WORK REQUEST:
Please lay out the records as a Markdown table with columns Row and Line, starting at the beginning of the records and ending at the line that contains "0: (563, 170)", one row per line with blank lines skipped. Leave the pictures out of the answer.

SUPPLIED MATERIAL:
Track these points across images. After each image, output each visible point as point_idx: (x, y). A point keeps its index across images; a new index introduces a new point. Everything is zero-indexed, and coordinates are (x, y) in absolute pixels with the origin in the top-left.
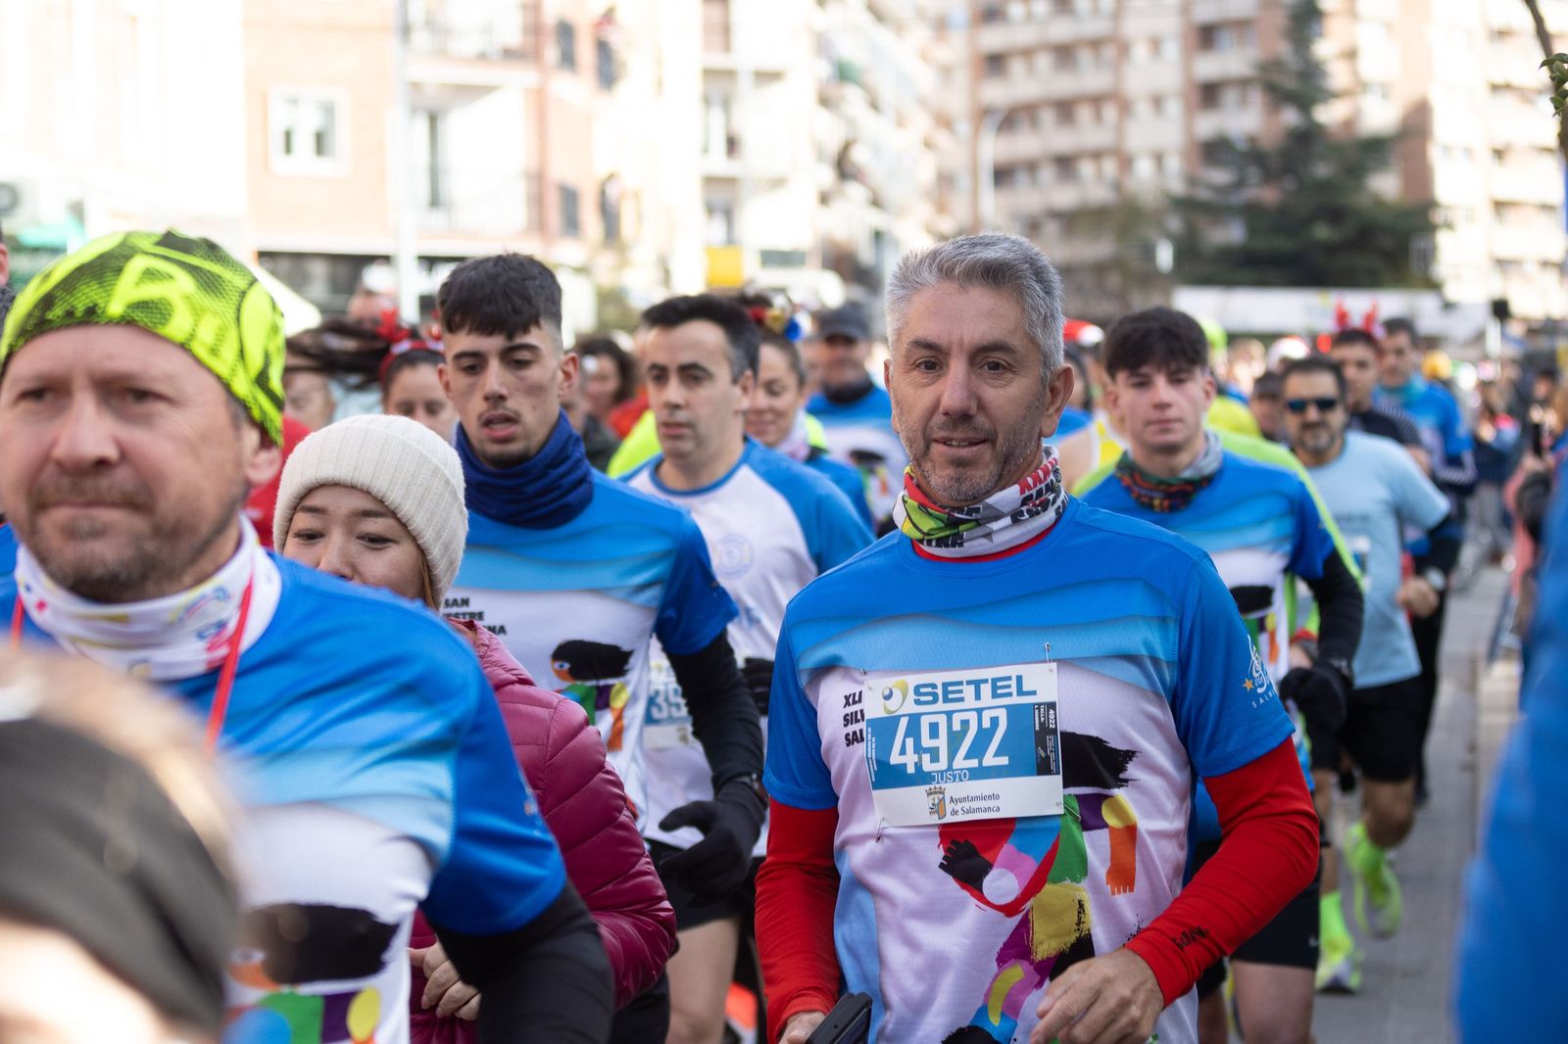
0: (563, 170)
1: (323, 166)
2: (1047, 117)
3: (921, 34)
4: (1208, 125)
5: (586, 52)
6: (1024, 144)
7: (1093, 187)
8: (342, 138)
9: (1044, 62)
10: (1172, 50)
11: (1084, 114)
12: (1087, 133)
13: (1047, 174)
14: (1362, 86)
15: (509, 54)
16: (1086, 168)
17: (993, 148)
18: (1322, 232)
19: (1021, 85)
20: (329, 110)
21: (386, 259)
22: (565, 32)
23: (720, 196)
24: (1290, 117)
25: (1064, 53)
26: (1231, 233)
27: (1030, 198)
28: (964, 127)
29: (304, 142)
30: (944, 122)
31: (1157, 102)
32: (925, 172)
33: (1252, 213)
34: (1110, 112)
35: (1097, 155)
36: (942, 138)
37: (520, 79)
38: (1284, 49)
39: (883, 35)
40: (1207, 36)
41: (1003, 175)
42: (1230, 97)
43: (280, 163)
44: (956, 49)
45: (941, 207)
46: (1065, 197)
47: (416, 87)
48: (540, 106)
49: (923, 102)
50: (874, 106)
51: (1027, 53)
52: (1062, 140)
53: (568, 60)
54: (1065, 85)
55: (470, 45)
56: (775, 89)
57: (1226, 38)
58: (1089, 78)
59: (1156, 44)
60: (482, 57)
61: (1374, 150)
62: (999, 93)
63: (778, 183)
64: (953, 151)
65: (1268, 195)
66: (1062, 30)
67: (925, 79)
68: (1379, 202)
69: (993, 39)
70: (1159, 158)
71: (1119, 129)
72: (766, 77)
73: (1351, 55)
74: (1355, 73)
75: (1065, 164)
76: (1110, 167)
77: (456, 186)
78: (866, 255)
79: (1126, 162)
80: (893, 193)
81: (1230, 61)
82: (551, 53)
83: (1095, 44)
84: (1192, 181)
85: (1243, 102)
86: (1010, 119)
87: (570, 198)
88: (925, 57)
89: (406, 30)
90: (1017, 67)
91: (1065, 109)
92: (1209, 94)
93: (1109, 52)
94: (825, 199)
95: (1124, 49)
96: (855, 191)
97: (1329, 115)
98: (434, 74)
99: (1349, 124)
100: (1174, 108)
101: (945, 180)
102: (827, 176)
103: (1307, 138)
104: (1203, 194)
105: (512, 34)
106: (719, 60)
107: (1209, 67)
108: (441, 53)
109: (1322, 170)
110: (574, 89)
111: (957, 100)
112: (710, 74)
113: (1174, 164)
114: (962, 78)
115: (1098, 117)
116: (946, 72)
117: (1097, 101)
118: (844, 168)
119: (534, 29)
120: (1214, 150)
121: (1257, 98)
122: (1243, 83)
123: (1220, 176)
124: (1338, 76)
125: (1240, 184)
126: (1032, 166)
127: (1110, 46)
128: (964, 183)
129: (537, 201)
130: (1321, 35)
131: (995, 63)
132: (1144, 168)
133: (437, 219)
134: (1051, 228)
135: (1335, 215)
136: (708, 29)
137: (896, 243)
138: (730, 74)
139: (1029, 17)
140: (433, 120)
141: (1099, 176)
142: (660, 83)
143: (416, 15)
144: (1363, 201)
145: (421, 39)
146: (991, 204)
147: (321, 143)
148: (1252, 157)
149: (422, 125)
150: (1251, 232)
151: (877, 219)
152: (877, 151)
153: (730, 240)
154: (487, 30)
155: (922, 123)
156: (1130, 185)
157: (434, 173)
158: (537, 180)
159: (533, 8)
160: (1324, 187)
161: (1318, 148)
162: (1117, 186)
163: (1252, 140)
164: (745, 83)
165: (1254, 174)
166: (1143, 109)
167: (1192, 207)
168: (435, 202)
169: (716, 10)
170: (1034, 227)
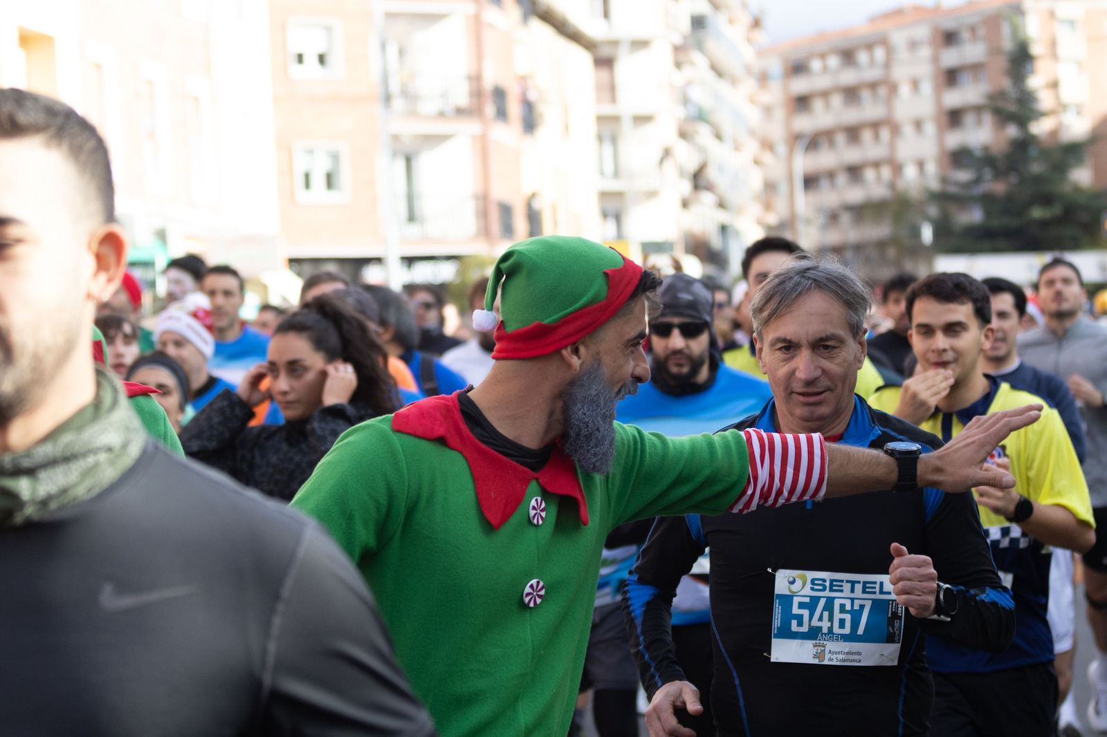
0: (500, 192)
1: (332, 197)
2: (841, 139)
3: (749, 85)
4: (954, 139)
5: (514, 109)
6: (825, 159)
7: (875, 186)
8: (345, 177)
9: (837, 100)
10: (927, 88)
11: (867, 135)
12: (870, 149)
13: (842, 179)
14: (1063, 107)
15: (460, 112)
16: (869, 174)
17: (803, 163)
18: (1037, 213)
19: (821, 117)
20: (335, 157)
21: (378, 260)
22: (499, 94)
23: (612, 205)
24: (1012, 131)
25: (851, 94)
26: (974, 216)
27: (830, 197)
28: (782, 149)
29: (318, 180)
30: (768, 145)
31: (918, 125)
32: (756, 180)
33: (987, 200)
34: (885, 134)
35: (876, 165)
36: (767, 158)
37: (468, 129)
38: (1006, 83)
39: (723, 87)
40: (950, 76)
41: (810, 182)
42: (969, 119)
43: (302, 195)
44: (774, 94)
45: (768, 206)
46: (855, 195)
47: (396, 138)
48: (483, 147)
49: (752, 133)
50: (718, 136)
51: (825, 94)
52: (852, 155)
53: (502, 114)
54: (852, 116)
55: (429, 107)
56: (648, 129)
57: (965, 78)
58: (870, 110)
59: (915, 84)
60: (441, 115)
61: (1072, 152)
62: (806, 123)
63: (652, 194)
64: (775, 166)
65: (999, 188)
66: (849, 77)
67: (753, 116)
68: (1077, 189)
69: (800, 85)
70: (921, 165)
71: (892, 145)
72: (642, 120)
73: (1054, 85)
74: (1057, 97)
75: (854, 172)
76: (886, 172)
77: (426, 206)
78: (716, 242)
79: (897, 169)
80: (732, 198)
81: (968, 94)
82: (490, 109)
83: (873, 86)
84: (944, 180)
85: (979, 122)
86: (814, 142)
87: (506, 211)
88: (752, 101)
89: (387, 98)
90: (818, 105)
91: (853, 133)
92: (954, 117)
93: (883, 91)
94: (685, 204)
95: (893, 88)
96: (707, 198)
97: (1040, 128)
98: (409, 128)
99: (1054, 133)
100: (930, 128)
101: (770, 187)
102: (686, 187)
103: (1024, 145)
104: (952, 189)
105: (462, 97)
106: (608, 110)
107: (954, 98)
108: (413, 113)
109: (1036, 168)
110: (506, 134)
111: (777, 131)
112: (601, 119)
113: (931, 168)
114: (779, 114)
115: (877, 137)
116: (768, 110)
117: (875, 126)
118: (699, 180)
119: (477, 93)
120: (959, 157)
121: (988, 119)
122: (978, 109)
123: (964, 176)
124: (1045, 100)
125: (977, 181)
126: (831, 175)
127: (884, 86)
128: (783, 188)
129: (483, 214)
130: (1032, 72)
131: (802, 102)
132: (910, 172)
133: (414, 230)
134: (846, 218)
135: (1047, 199)
136: (599, 88)
137: (737, 233)
138: (616, 119)
139: (825, 69)
140: (408, 160)
141: (879, 179)
142: (567, 128)
143: (395, 87)
144: (1066, 189)
145: (398, 103)
146: (803, 203)
147: (330, 181)
148: (986, 161)
149: (400, 165)
150: (988, 213)
151: (723, 217)
152: (721, 169)
153: (620, 236)
154: (444, 95)
155: (751, 148)
156: (901, 185)
157: (410, 198)
158: (483, 200)
159: (476, 79)
160: (1038, 180)
161: (1033, 152)
162: (892, 186)
163: (986, 149)
164: (627, 125)
165: (988, 173)
166: (908, 130)
167: (945, 198)
168: (411, 218)
169: (604, 74)
170: (833, 217)
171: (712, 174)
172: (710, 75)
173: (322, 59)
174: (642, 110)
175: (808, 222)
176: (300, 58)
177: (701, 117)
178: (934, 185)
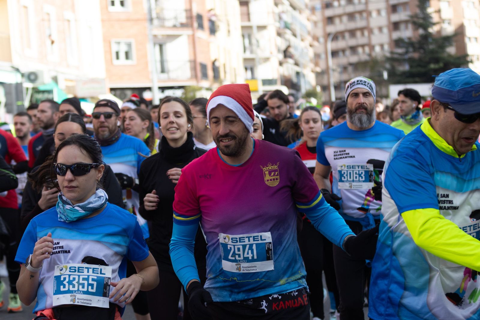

RESULT:
| Row | Line |
|---|---|
| 1 | Track these points across images. After each image, output each visible point as point_idx: (x, y). A point keeps its index across images; a new index introduces a new point. Everything is zero-indexed, and coordinates are (x, y) in absolute pixels with the origin in the top-left. |
| 2 | 0: (563, 170) |